Life

Adopt A Piece Of Space Junk With This Art Project

by Lily Feinn

In the decades since the first satellite entered the Earth’s orbit, humans have created hundreds of millions of pieces of space debris. As the skies become ever more crowded with rocket parts, nose cones, and fuel tanks, a new project is allowing people to “adopt” space junk and communicate with these now defunct instruments... over social media. Through the interactive art project Adrift, audiences are able to connect "personally, audibly, and visibly" with this orbital junk, receiving messages via Twitter from one of three large pieces of debris as they pass overhead at thousands of miles per hour.

Created by filmmaker Cath Le Couteur and sound artist Nick Ryan in conjunction with Creative Technologist Dr. Daniel Jones, Adrift has been two years in the making. “I was researching another feature film project and I came across the story of an astronaut who dropped his spatula in space in 2006, which went on to become a piece of space junk," Le Couteur tells Bustle. "I found this very provocative. Here was this mundane, human instrument, orbiting earth as a piece of junk at a dangerous 17,000 miles per hour! Arguably the most deadly kitchen instrument ever." The lonely, beautiful image stuck with Le Couteur, and she dug deeper into the phenomenon. "As I read up more I discovered that the huge quantities of space junk is now a very real, contemporary crisis."

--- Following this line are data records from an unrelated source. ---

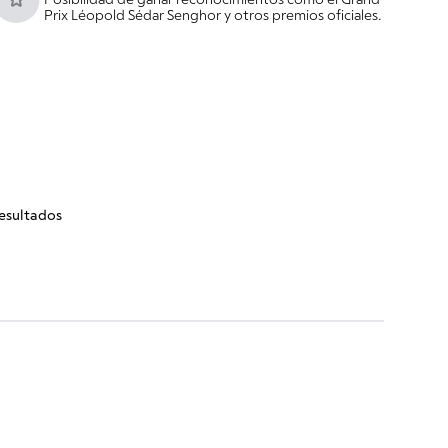
Posibilidad de ganar reconocimientos como el Grand
Prix Léopold Sédar Senghor y otros premios oficiales.
esultados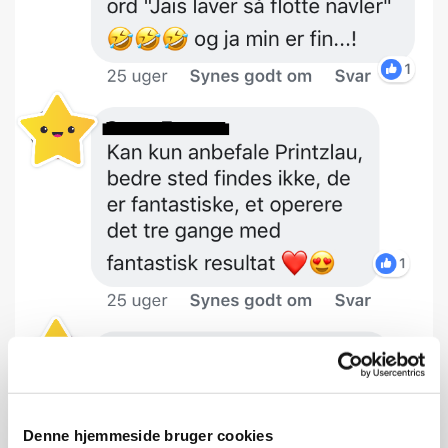
Denne hjemmeside bruger cookies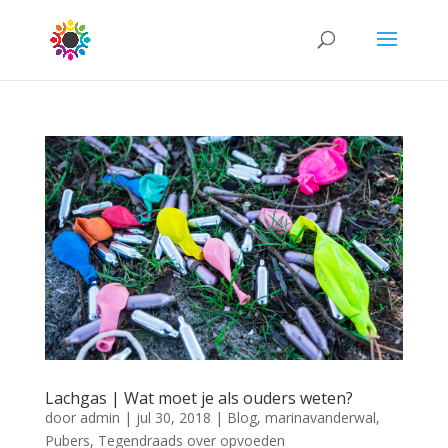
Lachgas | Wat moet je als ouders weten?
door
admin
|
jul 30, 2018
|
Blog
,
marinavanderwal
,
Pubers
,
Tegendraads over opvoeden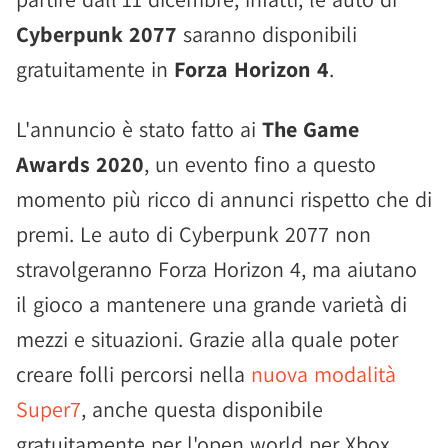
Cyberpunk 2077
saranno disponibili
gratuitamente in
Forza Horizon 4
.
L'annuncio è stato fatto ai
The Game
Awards 2020
, un evento fino a questo
momento più ricco di annunci rispetto che di
premi. Le auto di Cyberpunk 2077 non
stravolgeranno Forza Horizon 4, ma aiutano
il gioco a mantenere una grande varietà di
mezzi e situazioni. Grazie alla quale poter
creare folli percorsi nella
nuova modalità
Super7
, anche questa disponibile
gratuitamente per l'open world per Xbox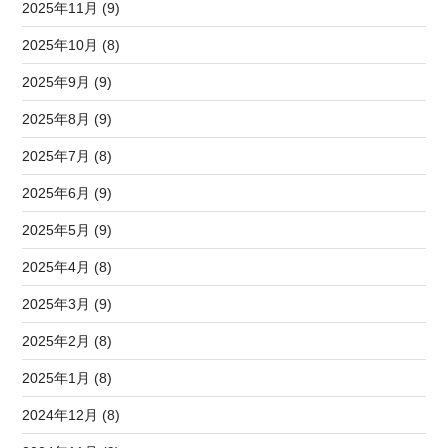
2025年11月 (9)
2025年10月 (8)
2025年9月 (9)
2025年8月 (9)
2025年7月 (8)
2025年6月 (9)
2025年5月 (9)
2025年4月 (8)
2025年3月 (9)
2025年2月 (8)
2025年1月 (8)
2024年12月 (8)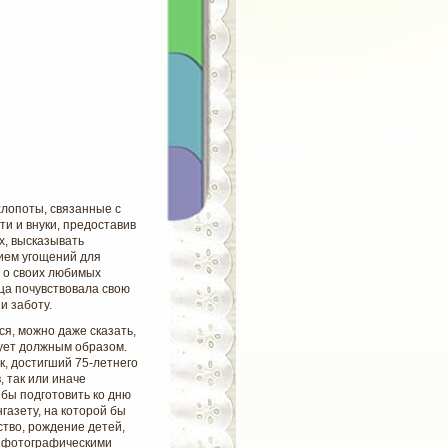
хлопоты, связанные с
ти и внуки, предоставив
х, высказывать
ием угощений
для
 о своих любимых
ица почувствовала свою
и заботу.
я, можно даже сказать,
дует должным образом.
, достигший 75-летнего
 так или иначе
бы подготовить ко дню
азету, на которой бы
тво, рождение детей,
 фотографическими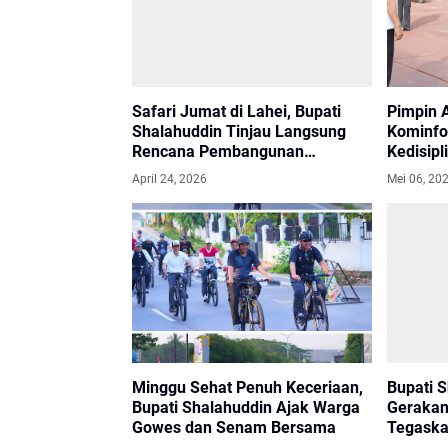
Safari Jumat di Lahei, Bupati
Pimpin 
Shalahuddin Tinjau Langsung
Kominfo
Rencana Pembangunan
Kedisipl
Infrastruktur.
Prestas
April 24, 2026
Mei 06, 20
Minggu Sehat Penuh Keceriaan,
Bupati 
Bupati Shalahuddin Ajak Warga
Gerakan
Gowes dan Senam Bersama
Tegaska
Lingkun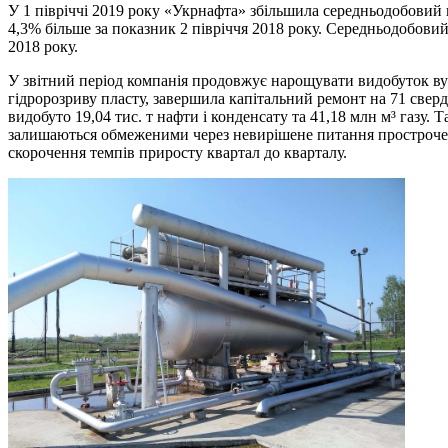
У 1 півріччі 2019 року «Укрнафта» збільшила cередньодобовий в
4,3% більше за показник 2 півріччя 2018 року. Середньодобовий 
2018 року.
У звітний період компанія продовжує нарощувати видобуток вуг
гідророзриву пласту, завершила капітальний ремонт на 71 сверд
видобуто 19,04 тис. т нафти і конденсату та 41,18 млн м³ газу.
залишаються обмеженими через невирішене питання прострочено
скорочення темпів приросту квартал до кварталу.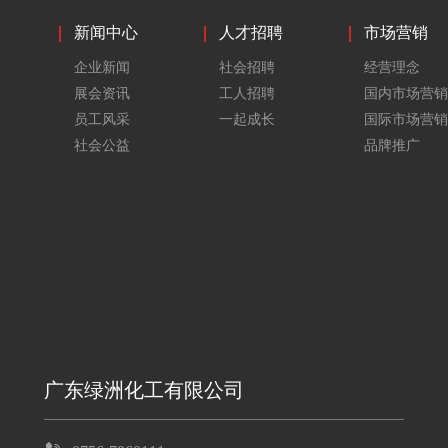
新闻中心
人才招聘
市场营销
企业新闻
社会招聘
经营理念
展会资讯
工人招聘
国内市场营销
员工风采
一起成长
国际市场营销
社会公益
品牌推广
广东绿洲化工有限公司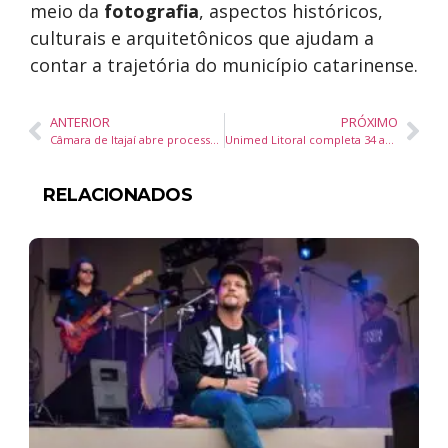
meio da
fotografia
, aspectos históricos,
culturais e arquitetônicos que ajudam a
contar a trajetória do município catarinense.
ANTERIOR
PRÓXIMO
Câmara de Itajaí abre processo seletivo com quatro vagas de estágio na área de Comunicação
Unimed Litoral completa 34 anos e anuncia nova maternidade em Itajaí para ampliar atendimento regional
RELACIONADOS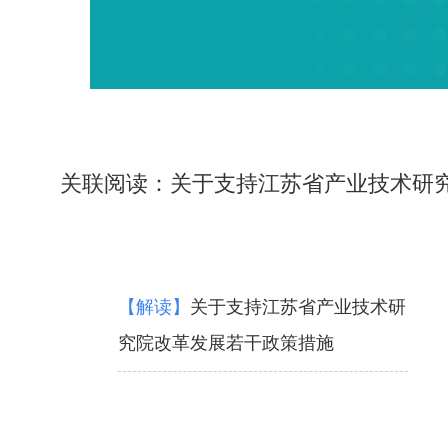
关联阅读：
关于支持江苏省产业技术研
【解读】
关于支持江苏省产业技术研
究院改革发展若干政策措施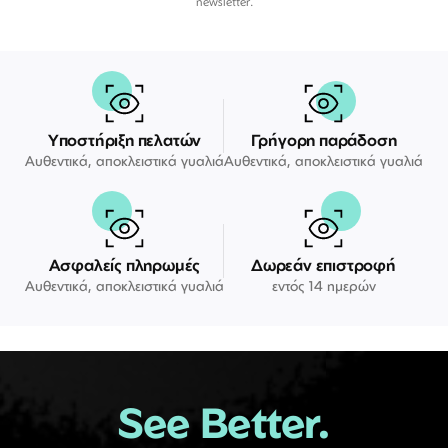
newsletter.
Υποστήριξη πελατών
Γρήγορη παράδοση
Αυθεντικά, αποκλειστικά γυαλιά
Αυθεντικά, αποκλειστικά γυαλιά
Ασφαλείς πληρωμές
Δωρεάν επιστροφή
Αυθεντικά, αποκλειστικά γυαλιά
εντός 14 ημερών
See Better.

Three pieces up for adoption include Vanguard, the first solar powered satellite launched into space in 1958 (and currently the oldest piece of space junk in orbit); Suitsat, a Russian spacesuit filled with trash that was pushed out of the International Space Station in 2006; and Fengyun, a Chinese weather satellite that was intentionally destroyed by an anti-satellite missile in 2007. The notorious blast is considered the worst space debris event of all time, nearly doubling the amount of human-made waste in space.

With Adrift, you can now follow these pieces of space junk on Twitter and receive status updates. "When audiences tweet the space junk, each piece of junk returns a combination of narrative stories about its history and feelings as well as live data," Le Couteur says.

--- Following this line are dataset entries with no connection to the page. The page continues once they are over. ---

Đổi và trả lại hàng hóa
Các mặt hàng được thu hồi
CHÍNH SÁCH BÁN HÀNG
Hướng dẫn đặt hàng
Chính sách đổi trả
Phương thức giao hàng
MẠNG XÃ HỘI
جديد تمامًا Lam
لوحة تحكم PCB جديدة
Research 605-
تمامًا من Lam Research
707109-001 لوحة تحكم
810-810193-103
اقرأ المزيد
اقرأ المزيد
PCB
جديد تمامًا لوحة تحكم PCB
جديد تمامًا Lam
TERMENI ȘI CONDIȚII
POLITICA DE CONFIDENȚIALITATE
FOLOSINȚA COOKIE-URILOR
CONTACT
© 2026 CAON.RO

In addition to the interactive aspect of the project, Le Couteur has directed and produced a short documentary raising awareness about the issues of space junk, while Ryan has created a way to listen to the debris. An electromechanical instrument that tracks 27,000 pieces of space junk in real-time and transforms the silent trash into sound as it passes quickly overhead. The eerie noises emitted from the elegant machine resemble the score to a horror or sci-fi film — an apt metaphor, as the specks of trash could eventually turn into a menacing problem.

The amount of trash whirling through space is astounding. There are currently 16,300 pieces of space trash larger than 10 centimeters, 670,000 pieces between one and 10 centimeters, and 200 million human-made objects larger that one millimeter encircling the Earth. While most of the junk is not very large, the speeds at which the trash travels make it dangerous.

Spinning through space at thousands of miles an hour, even something as small as few thousandths of a millimeter can cause damage to a space station or satellite. This has already been observed in the International Space Station Cupola, when a speck of paint or metal gouged a 7 mm-diameter circular chip in one of the space station's windows. A branch of NASA tracks the orbital debris crisis and keeps tabs on some of the larger pieces that could cause serious harm, but cleaning up the trash is problematic.

"Along the way, Nick and I have met so many brilliant scientists and innovators who want to try and solve this problem and yet are deeply frustrated. There is no money to be made in cleaning up space junk. So they don’t have funding to come up with workable solutions," Le Couteur tells Bustle. "You aren’t currently allowed to ‘touch’ someone else’s piece of space junk, even if you wanted to clean it up. You can’t push someone else’s junk down into the atmosphere to burn it up, or push it up into a graveyard orbit (so it won’t threaten our working satellites). None of this is currently possible because countries don’t want anybody else getting close to their objects in space." While the creators didn't set out with the goal to change policy, there project could have some real positive impact."If our project can create an impact and help raises awareness," she says, "our hope is that this might then open a window of opportunity for the innovators who are trying to solve it."